══ Source document ══

Dec. 23, 2025Updated 5:05 p.m. ET
When Stephen Miller, one of President Trump’s top advisers, makes the case for the Trump administration’s crackdown on immigration, he is focused not only on the actions of those who came to the United States from another country.
Increasingly, he blames their children as well.
Mr. Miller’s belief that seven decades of immigration has produced millions of people who take more than they give — an assertion that has been refuted by years of economic data — is at the heart of the Trump administration’s campaign to restrict immigration and deport immigrants already in the country.
But he is now stressing an argument that immigrants bring problems to the United States that extend through generations.
“With a lot of these immigrant groups, not only is the first generation unsuccessful. Again, Somalia is a clear example here,” Mr. Miller said on Fox News this month, adding, “You see persistent issues in every subsequent generation. So you see consistent high rates of welfare use, consistent high rates of criminal activity, consistent failures to assimilate.”

═══
══ Record set ══

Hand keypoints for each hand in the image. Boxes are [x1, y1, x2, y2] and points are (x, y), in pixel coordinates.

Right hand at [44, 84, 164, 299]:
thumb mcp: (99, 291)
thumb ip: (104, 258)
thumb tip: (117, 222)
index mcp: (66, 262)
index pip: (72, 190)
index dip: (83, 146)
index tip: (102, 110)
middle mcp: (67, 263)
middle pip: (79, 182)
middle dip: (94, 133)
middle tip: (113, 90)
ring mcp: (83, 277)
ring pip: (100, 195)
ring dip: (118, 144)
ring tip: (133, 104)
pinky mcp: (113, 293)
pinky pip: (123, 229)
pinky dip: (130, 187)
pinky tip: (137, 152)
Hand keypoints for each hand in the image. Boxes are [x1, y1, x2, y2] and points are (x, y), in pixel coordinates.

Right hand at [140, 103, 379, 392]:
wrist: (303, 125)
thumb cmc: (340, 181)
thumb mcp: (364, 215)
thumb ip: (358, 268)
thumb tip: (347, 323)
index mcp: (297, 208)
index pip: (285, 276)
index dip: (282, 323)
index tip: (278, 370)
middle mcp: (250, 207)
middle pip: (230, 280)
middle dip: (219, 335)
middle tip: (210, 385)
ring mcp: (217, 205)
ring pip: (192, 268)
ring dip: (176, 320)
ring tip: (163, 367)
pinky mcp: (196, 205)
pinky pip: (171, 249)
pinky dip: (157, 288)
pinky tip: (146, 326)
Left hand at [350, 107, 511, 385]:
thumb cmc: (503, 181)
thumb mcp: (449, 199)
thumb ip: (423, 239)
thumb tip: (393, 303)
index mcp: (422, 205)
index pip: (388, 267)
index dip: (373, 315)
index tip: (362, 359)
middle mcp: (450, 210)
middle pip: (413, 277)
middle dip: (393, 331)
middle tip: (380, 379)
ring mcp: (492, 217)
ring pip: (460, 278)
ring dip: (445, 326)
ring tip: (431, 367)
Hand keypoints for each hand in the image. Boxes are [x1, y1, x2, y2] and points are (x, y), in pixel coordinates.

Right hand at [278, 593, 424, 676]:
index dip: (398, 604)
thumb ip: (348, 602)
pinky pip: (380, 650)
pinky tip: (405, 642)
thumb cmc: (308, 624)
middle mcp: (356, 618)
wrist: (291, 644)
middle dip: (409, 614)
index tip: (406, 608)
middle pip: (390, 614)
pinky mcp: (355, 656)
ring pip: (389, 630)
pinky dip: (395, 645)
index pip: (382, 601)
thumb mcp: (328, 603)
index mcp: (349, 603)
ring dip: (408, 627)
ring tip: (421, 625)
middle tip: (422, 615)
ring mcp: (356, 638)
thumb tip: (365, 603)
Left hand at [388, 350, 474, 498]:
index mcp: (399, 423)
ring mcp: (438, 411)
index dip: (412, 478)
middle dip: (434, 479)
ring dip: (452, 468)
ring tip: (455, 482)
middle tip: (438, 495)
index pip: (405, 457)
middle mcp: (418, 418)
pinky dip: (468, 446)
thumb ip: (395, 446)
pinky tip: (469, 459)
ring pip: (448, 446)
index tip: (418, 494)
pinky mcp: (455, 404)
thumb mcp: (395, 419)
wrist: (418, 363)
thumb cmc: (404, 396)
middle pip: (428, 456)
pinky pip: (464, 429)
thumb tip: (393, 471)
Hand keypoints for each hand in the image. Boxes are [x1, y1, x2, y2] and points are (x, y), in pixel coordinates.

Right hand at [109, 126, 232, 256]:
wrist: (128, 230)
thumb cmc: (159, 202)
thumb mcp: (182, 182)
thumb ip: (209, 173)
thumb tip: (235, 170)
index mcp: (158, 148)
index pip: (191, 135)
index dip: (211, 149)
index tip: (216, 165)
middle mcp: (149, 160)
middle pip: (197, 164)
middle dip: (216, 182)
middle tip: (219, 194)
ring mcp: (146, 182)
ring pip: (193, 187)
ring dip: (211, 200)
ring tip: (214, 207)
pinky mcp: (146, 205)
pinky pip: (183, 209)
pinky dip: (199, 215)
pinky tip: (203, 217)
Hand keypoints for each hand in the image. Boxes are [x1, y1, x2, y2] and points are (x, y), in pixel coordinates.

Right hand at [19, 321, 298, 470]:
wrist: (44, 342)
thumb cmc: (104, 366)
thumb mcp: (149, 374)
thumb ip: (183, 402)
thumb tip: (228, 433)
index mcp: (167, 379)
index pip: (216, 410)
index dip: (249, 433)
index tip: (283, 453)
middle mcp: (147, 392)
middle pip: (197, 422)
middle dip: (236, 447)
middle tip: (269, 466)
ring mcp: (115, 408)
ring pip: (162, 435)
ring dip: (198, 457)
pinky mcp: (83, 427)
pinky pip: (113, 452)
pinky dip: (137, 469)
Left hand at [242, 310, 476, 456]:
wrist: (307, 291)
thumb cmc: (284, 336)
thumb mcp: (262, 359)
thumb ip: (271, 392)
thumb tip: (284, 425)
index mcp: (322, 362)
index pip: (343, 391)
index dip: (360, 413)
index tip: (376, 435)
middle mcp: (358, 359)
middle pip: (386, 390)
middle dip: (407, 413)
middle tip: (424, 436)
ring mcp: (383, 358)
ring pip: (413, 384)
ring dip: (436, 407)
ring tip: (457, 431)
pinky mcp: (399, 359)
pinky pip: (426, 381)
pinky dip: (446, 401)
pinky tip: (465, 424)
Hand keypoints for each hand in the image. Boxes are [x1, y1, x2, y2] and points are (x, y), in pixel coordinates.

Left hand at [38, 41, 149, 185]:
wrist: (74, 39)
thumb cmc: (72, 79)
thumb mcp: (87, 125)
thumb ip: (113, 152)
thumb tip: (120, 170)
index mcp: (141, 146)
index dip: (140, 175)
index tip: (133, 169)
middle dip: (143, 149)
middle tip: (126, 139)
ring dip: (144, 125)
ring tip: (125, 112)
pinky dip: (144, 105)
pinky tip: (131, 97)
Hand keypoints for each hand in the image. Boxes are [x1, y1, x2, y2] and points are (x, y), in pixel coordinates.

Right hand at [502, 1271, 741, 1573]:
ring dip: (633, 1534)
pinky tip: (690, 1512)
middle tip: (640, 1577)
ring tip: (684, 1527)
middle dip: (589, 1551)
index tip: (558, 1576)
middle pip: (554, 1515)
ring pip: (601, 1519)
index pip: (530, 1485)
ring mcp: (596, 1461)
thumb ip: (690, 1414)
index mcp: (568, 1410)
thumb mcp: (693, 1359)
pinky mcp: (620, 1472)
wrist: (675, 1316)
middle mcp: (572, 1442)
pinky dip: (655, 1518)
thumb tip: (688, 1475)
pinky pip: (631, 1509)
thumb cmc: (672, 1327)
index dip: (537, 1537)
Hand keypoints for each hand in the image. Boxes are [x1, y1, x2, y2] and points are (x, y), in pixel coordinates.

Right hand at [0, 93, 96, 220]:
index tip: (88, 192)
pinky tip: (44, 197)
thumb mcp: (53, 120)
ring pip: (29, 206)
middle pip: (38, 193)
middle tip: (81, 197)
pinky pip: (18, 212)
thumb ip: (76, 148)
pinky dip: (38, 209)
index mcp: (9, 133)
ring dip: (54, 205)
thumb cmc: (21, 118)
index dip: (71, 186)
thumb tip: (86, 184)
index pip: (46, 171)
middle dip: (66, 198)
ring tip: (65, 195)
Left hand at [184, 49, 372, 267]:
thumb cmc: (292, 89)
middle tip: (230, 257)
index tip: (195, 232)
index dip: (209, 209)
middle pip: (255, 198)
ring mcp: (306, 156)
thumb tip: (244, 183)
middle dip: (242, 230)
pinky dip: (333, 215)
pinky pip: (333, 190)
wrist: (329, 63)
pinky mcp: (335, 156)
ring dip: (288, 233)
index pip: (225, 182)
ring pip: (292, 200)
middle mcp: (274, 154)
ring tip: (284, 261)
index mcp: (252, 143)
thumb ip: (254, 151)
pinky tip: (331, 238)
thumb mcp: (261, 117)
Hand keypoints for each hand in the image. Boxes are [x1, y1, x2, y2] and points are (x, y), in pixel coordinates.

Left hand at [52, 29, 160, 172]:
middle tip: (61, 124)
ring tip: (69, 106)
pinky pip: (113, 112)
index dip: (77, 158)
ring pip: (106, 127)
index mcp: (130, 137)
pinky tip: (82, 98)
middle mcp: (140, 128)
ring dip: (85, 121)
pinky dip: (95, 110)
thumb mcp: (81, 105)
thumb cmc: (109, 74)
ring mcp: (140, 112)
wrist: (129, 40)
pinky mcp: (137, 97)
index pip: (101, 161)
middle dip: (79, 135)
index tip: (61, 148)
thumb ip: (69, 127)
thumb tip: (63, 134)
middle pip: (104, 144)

═══

- **Work to complete**:
A. Output the passage of the Stephen Miller immigration article from "Dec. 23, 2025Updated" up to and including "in the country.".
B. Pick up the article on Stephen Miller's immigration arguments after its final sentence and write what follows.

- **Answers to the exercises**:
A.
Dec. 23, 2025Updated 5:05 p.m. ET
When Stephen Miller, one of President Trump’s top advisers, makes the case for the Trump administration’s crackdown on immigration, he is focused not only on the actions of those who came to the United States from another country.
Increasingly, he blames their children as well.
Mr. Miller’s belief that seven decades of immigration has produced millions of people who take more than they give — an assertion that has been refuted by years of economic data — is at the heart of the Trump administration’s campaign to restrict immigration and deport immigrants already in the country.

B.
The attack line comes as the administration is calling for the Supreme Court to uphold Mr. Trump’s executive order ending birthright citizenship, the long-held principle that children born on American soil are automatically citizens.
The argument by Mr. Miller and others in the administration hearkens back to the anti-migrant rhetoric of the early 20th century, when lawmakers used the 1924 National Origins Act to impose strict quotas to keep out immigrants from Asia and southern and Eastern Europe, and their families.